Nous ne sommes plus dans une Église de transmission familiale, mais dans une Église catéchuménale. Ce que les familles n’ont pas transmis, c’est désormais à la communauté chrétienne de le faire.
La hausse considérable du nombre de catéchumènes ces dernières années, motif de joie pour l’Église, est aussi un appel et une responsabilité. "Nous n’avons pas eu de responsabilité "en amont" dans leur conversion, c’est le Seigneur qui a agi en leur cœur. Mais nous devons nous mobiliser en aval", poursuit Mgr Bruno Valentin. "Le risque pour les paroisses est de ne pas prendre la mesure de ce changement. Elles sont pourtant des « maternités de l’Église", des lieux où naissent de nouveaux chrétiens », assure la responsable de catéchuménat du diocèse de Lille. "Comme le dit notre évêque, nous ne sommes plus dans une Église de transmission familiale, mais dans une Église catéchuménale. Ce que les familles n’ont pas transmis, c’est désormais à la communauté chrétienne de le faire. Les paroisses doivent avoir confiance dans leur capacité à engendrer la vie nouvelle en Christ. Le catéchuménat doit devenir central dans la vie paroissiale."
Un enjeu également au cœur de la réflexion du service catéchuménat de Grenoble. "Nous devons les intégrer rapidement dans la vie de l’église. On travaille dessus depuis un an et demi.

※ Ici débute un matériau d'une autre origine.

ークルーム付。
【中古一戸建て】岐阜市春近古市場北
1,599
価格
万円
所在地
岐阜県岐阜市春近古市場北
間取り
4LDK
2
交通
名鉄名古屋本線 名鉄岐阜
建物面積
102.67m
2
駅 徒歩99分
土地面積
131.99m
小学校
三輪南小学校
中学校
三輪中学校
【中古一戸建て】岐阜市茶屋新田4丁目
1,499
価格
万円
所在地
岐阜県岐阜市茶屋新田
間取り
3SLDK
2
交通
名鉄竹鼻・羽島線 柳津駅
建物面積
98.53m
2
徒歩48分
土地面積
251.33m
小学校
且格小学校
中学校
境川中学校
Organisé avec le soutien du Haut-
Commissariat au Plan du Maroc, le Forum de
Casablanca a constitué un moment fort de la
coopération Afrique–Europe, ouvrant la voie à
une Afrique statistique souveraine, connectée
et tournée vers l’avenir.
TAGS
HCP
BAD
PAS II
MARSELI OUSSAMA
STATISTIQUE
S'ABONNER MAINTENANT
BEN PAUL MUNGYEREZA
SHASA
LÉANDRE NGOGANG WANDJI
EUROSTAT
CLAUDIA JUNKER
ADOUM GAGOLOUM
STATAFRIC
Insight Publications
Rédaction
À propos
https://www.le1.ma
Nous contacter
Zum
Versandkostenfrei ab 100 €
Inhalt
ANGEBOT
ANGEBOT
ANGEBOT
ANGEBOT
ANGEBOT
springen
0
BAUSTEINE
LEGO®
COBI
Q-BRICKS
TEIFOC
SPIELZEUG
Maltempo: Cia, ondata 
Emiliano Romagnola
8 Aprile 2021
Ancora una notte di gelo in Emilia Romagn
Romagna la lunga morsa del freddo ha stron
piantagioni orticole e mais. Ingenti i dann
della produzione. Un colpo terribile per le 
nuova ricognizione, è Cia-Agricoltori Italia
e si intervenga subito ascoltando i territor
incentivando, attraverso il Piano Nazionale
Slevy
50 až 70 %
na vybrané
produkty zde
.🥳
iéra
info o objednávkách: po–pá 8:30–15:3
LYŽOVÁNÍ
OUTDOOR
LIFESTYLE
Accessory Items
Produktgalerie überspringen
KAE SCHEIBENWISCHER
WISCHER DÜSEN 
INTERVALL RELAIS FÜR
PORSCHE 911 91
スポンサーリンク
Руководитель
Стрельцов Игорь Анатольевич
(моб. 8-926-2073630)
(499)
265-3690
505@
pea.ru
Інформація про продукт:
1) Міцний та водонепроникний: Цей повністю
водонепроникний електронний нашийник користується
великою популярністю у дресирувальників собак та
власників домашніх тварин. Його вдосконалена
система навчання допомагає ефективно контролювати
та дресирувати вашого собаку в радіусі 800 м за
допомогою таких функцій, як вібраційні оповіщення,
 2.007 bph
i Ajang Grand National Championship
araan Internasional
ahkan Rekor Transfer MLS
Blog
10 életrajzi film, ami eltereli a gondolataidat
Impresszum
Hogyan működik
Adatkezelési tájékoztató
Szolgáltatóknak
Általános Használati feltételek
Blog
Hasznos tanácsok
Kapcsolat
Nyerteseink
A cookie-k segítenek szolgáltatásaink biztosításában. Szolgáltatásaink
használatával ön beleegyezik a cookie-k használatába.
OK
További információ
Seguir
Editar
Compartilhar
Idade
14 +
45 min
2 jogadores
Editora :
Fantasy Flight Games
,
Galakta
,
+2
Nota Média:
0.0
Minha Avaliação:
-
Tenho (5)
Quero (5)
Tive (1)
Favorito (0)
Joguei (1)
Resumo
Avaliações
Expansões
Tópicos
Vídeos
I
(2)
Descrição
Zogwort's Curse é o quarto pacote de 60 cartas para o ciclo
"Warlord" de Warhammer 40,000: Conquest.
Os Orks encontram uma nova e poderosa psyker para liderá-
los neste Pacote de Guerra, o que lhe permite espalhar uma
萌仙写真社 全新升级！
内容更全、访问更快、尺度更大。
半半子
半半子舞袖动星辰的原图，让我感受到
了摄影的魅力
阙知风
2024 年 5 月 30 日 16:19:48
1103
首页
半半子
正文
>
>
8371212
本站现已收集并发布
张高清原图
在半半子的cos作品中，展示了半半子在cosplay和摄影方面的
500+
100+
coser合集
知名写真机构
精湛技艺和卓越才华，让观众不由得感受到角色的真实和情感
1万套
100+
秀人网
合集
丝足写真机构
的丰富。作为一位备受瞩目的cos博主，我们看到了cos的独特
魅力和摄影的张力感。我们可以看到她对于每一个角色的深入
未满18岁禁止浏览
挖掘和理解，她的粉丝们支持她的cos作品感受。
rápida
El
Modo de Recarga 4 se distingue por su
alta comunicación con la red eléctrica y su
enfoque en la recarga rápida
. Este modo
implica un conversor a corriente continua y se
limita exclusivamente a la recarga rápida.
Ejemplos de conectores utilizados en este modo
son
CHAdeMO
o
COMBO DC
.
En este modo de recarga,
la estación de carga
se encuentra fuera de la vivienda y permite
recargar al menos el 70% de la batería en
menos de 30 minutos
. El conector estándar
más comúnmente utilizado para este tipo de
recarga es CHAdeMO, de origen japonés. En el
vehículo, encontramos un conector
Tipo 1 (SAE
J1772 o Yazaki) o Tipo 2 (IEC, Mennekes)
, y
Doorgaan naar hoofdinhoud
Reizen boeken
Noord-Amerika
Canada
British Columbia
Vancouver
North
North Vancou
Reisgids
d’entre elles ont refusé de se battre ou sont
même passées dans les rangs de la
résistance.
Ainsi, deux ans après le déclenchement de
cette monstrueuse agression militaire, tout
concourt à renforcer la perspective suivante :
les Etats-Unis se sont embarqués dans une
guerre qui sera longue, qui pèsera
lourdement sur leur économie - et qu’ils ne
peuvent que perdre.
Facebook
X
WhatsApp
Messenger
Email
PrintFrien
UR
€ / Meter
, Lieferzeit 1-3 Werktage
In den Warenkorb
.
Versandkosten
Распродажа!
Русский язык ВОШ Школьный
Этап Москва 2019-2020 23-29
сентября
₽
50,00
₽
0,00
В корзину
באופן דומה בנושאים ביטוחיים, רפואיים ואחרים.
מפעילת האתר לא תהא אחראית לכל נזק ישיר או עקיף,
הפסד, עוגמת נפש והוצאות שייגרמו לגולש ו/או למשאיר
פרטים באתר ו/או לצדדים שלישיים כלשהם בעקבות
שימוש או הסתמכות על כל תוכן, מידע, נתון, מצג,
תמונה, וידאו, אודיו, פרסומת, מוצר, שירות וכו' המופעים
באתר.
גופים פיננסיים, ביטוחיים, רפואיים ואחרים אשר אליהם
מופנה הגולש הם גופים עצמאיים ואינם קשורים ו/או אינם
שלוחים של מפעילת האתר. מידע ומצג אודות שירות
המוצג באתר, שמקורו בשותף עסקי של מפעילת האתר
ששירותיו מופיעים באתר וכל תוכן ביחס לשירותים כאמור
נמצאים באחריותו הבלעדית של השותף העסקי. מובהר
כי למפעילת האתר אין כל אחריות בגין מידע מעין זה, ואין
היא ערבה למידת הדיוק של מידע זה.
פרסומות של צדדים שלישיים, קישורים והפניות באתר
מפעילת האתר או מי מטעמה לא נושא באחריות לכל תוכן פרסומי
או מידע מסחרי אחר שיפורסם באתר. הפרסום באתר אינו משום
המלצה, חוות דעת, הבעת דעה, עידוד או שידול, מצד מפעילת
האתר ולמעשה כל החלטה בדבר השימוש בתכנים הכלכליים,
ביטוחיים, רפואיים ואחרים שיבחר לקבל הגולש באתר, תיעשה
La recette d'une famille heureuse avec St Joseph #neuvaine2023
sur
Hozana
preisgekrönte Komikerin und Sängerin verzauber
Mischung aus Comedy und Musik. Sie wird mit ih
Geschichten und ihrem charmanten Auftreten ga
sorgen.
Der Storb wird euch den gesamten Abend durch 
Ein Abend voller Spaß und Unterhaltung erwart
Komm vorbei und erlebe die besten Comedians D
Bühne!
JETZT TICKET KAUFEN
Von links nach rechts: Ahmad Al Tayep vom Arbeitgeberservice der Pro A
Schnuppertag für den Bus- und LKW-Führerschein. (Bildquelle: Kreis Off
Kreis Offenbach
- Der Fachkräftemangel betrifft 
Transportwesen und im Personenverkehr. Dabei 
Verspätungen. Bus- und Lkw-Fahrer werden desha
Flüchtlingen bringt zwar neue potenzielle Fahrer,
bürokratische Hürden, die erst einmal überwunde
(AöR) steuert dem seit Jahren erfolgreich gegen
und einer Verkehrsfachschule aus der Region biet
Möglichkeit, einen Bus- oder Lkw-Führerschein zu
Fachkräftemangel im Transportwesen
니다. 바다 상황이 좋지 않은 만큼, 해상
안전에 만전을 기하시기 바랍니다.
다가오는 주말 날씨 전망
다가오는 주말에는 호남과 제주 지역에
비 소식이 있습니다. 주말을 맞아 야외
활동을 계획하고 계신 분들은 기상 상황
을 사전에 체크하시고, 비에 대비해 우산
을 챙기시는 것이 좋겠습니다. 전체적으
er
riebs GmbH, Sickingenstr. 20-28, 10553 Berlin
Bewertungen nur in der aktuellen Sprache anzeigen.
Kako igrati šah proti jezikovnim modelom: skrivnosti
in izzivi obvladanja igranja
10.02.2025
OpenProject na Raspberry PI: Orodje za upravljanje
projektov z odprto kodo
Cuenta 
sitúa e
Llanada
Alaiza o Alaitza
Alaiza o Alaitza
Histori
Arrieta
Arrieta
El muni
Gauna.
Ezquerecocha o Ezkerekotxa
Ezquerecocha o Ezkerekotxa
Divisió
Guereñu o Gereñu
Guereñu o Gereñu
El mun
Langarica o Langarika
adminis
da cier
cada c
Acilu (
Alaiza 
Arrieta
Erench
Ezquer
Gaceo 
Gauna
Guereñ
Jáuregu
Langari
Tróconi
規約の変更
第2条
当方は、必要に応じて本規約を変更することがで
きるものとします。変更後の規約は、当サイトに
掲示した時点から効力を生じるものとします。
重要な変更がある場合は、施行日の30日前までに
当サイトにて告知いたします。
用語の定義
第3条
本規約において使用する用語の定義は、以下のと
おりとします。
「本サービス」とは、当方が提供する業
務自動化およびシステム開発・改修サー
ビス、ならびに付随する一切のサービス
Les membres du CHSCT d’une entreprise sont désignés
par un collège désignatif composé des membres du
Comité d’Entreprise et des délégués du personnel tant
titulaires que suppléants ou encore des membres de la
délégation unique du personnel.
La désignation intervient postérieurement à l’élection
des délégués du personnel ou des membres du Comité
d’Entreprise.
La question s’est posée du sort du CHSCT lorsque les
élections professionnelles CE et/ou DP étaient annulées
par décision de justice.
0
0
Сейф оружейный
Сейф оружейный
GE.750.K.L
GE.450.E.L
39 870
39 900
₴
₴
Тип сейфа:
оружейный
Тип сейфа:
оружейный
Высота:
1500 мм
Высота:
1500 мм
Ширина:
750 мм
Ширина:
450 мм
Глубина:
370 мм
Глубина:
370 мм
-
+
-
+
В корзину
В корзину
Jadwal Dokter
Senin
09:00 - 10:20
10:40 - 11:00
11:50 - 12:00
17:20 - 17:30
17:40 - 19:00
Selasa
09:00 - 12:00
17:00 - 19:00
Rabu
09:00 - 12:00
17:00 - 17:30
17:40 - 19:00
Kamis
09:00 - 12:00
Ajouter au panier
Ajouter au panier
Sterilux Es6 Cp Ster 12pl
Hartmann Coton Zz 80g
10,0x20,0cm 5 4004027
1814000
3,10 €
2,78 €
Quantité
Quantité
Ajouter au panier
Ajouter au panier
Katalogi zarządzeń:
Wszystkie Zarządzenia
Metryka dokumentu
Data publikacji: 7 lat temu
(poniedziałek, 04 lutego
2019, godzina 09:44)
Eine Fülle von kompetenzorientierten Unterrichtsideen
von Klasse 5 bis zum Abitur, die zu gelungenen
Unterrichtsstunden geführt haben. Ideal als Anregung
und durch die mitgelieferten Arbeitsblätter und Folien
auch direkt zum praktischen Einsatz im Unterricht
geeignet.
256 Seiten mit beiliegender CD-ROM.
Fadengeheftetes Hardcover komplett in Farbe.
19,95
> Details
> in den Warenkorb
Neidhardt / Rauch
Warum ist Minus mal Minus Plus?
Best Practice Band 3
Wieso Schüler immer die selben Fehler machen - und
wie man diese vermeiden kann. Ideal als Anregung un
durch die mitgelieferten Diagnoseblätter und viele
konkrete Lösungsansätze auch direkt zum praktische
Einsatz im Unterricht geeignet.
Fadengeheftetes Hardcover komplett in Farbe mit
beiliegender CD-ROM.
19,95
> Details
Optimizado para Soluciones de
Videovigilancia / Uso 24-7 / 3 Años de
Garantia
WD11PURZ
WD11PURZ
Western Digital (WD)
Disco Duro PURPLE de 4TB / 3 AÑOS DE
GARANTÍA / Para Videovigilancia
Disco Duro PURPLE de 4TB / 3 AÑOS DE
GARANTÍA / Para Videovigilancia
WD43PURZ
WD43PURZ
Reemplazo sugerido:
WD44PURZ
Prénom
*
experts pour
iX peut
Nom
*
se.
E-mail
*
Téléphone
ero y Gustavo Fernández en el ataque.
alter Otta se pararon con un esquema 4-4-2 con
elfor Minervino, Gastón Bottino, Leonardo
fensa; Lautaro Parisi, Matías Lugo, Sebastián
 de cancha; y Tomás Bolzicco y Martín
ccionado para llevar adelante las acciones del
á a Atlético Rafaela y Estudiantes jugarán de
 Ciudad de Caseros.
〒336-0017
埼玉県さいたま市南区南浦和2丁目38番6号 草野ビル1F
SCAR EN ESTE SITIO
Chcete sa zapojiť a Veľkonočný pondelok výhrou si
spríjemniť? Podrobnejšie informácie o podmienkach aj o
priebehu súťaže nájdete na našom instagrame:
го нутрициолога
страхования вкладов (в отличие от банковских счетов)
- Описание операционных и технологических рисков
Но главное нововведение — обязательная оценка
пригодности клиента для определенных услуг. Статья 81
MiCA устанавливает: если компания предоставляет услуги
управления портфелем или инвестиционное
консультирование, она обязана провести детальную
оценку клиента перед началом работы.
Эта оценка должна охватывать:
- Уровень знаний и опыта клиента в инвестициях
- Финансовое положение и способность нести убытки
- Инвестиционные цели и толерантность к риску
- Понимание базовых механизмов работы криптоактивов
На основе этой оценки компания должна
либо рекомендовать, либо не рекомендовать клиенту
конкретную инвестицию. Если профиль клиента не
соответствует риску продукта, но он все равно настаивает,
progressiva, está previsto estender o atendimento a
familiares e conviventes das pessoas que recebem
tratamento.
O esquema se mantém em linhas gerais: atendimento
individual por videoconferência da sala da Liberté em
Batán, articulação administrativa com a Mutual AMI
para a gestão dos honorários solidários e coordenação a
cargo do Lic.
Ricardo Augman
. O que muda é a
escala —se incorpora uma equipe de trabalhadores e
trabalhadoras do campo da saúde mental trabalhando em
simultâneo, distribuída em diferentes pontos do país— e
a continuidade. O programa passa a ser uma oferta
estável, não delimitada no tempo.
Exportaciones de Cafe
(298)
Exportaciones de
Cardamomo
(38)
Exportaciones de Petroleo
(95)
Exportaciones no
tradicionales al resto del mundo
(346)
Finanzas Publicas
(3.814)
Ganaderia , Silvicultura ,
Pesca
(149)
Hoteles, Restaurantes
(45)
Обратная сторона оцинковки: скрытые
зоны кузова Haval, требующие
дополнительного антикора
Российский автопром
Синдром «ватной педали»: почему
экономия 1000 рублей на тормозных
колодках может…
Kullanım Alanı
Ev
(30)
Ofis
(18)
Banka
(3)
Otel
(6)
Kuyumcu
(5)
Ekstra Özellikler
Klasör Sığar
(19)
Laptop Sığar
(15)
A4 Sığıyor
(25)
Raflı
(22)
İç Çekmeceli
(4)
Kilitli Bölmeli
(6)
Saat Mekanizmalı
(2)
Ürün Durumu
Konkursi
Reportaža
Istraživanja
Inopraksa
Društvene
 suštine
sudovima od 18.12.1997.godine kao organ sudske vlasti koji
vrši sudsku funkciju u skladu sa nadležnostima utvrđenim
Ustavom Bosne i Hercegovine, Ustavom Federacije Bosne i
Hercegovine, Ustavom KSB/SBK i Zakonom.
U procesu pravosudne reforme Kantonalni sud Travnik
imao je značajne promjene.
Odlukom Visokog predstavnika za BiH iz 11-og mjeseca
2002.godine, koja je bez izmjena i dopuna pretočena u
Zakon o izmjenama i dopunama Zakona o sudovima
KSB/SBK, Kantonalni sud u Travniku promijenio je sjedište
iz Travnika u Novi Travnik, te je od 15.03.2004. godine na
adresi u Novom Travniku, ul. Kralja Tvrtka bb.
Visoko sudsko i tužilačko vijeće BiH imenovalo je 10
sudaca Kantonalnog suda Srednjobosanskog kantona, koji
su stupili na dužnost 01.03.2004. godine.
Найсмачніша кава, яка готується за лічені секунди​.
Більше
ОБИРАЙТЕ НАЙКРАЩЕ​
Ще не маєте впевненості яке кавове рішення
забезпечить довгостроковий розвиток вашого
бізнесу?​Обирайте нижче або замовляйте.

Il faut être audacieux, proposer d’aller à la messe ensemble, de prendre un verre après… Nous demandons également aux néophytes de s’investir à leur tour dans l’accompagnement des catéchumènes." À Toulouse, pour "faciliter" cette intégration, le père Simon d’Artigue propose de confier chaque catéchumène à un paroissien qui sera un peu son ‘Barnabé’, comme saint Paul. "Son rôle va être d’être très fraternel avec le catéchumène, lui proposer d’aller à la messe le dimanche, prendre un pot, inviter à un événement de la paroisse…", résume Claudine Fabre.
Il faut être prêt à réaménager l’Église en fonction d’eux, et pas juste leur laisser un coin au bout du banc.
"Un autre défi pour les paroisses est de se laisser renouveler par ces nouveaux chrétiens", abonde Anne-Laure de La Roncière. "Leur parcours d’initiation est très différent de celui des générations précédentes. Il faudra leur faire de la place, leur permettre de s’intégrer pleinement." Au diocèse de Carcassonne et de Narbonne, sur les cinq membres que compte l’équipe de catéchuménat, trois ont été baptisés ces trois dernières années et intégrés progressivement. "Les baptisés de toujours ont une approche plus spontanée de l’enseignement, alors que les néophytes témoignent facilement de leur parcours. Il y a ici une belle complémentarité à faire vivre", complète Mgr Bruno Valentin. "Le nombre de catéchumènes et de nouveaux baptisés est tel que la question n’est plus seulement de leur "faire une place", mais plutôt de se laisser transformer par leur arrivée", poursuit-il. "Il faut être prêt à réaménager l’Église en fonction d’eux, et pas juste leur laisser un coin au bout du banc."